(Saved data entries)
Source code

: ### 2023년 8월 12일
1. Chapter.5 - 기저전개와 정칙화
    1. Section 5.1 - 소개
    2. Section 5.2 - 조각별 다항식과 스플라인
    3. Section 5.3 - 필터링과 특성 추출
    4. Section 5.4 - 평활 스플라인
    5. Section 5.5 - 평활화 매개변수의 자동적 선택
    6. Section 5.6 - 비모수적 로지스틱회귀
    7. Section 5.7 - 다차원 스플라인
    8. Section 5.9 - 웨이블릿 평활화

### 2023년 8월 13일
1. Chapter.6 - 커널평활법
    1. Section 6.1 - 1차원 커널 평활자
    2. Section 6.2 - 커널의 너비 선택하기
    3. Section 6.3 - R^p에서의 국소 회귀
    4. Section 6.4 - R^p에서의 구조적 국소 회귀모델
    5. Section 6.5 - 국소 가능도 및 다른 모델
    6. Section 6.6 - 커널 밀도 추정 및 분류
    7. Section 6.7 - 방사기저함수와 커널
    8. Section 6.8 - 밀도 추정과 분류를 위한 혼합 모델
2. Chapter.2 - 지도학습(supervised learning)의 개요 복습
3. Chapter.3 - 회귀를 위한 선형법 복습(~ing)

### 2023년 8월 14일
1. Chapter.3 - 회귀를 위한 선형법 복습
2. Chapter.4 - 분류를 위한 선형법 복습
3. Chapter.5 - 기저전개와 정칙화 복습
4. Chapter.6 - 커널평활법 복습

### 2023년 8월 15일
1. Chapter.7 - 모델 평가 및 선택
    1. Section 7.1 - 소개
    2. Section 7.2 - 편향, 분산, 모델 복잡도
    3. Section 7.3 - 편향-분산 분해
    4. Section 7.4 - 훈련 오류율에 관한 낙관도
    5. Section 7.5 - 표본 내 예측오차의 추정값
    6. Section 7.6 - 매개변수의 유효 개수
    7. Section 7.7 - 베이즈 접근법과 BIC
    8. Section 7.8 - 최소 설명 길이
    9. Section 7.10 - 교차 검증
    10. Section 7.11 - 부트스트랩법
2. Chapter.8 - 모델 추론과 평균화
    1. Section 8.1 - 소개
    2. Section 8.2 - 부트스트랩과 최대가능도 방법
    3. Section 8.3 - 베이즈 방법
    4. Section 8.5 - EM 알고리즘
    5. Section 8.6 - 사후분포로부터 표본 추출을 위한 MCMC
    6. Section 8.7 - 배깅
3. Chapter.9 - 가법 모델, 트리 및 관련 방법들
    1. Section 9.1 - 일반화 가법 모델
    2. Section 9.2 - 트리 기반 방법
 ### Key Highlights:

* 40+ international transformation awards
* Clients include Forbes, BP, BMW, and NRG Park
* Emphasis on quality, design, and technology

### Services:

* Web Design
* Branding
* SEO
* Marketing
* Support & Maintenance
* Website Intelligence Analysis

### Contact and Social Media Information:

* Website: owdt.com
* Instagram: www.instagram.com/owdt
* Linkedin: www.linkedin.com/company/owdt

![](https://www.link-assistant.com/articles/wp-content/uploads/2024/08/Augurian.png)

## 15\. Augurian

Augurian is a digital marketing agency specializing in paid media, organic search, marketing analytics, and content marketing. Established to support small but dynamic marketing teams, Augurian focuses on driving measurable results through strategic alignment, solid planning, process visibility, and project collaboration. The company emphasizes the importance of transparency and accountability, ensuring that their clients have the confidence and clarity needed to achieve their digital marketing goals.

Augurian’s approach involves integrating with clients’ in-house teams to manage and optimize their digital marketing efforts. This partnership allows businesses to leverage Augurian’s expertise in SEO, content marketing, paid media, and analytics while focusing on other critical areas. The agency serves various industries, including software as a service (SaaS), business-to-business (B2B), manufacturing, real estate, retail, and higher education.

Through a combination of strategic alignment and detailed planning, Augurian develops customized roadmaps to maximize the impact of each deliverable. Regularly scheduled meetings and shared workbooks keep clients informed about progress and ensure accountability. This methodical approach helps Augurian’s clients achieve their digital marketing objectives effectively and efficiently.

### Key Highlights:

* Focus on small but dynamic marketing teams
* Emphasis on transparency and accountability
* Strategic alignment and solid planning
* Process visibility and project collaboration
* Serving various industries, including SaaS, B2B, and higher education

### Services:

Task details :: In the data above, find the line that contains "1. Chapter.6 - 커널평활법" and the line that contains "### 2023년 8월 14일". Repeat exactly those lines and every line between them, and only those.

Solution to this exercise ::
1. Chapter.6 - 커널평활법
    1. Section 6.1 - 1차원 커널 평활자
    2. Section 6.2 - 커널의 너비 선택하기
    3. Section 6.3 - R^p에서의 국소 회귀
    4. Section 6.4 - R^p에서의 구조적 국소 회귀모델
    5. Section 6.5 - 국소 가능도 및 다른 모델
    6. Section 6.6 - 커널 밀도 추정 및 분류
    7. Section 6.7 - 방사기저함수와 커널
    8. Section 6.8 - 밀도 추정과 분류를 위한 혼합 모델
2. Chapter.2 - 지도학습(supervised learning)의 개요 복습
3. Chapter.3 - 회귀를 위한 선형법 복습(~ing)

### 2023년 8월 14일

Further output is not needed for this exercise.